====== THE INPUT

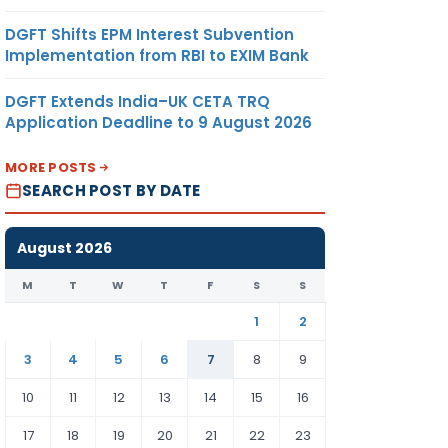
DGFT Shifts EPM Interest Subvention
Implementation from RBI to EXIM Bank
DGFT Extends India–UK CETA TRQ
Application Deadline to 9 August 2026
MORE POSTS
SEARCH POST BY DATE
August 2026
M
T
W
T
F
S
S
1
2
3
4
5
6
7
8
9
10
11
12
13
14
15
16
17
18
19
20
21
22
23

============
====== THE INPUT

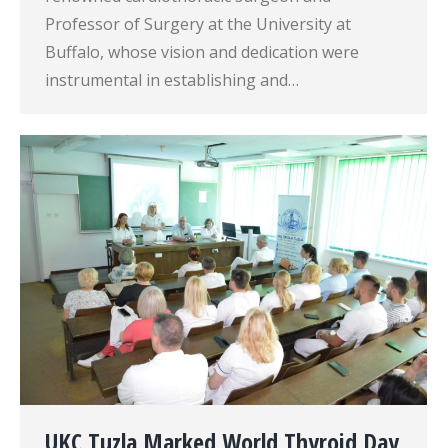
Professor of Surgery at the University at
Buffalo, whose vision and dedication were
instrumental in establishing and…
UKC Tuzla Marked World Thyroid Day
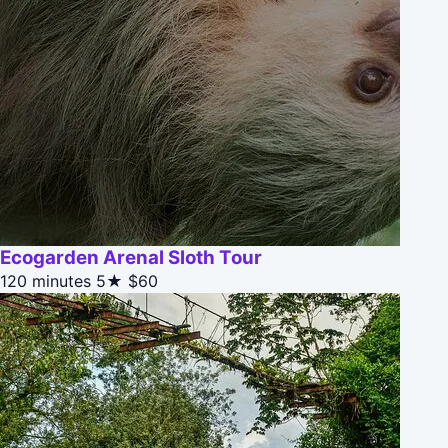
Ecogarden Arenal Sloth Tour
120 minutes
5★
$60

============

YOUR GOAL = Gather every line in the items above that contains the string "DGFT", treating uppercase and lowercase letters as different.

RESPONSE AREA =
DGFT Shifts EPM Interest Subvention
DGFT Extends India–UK CETA TRQ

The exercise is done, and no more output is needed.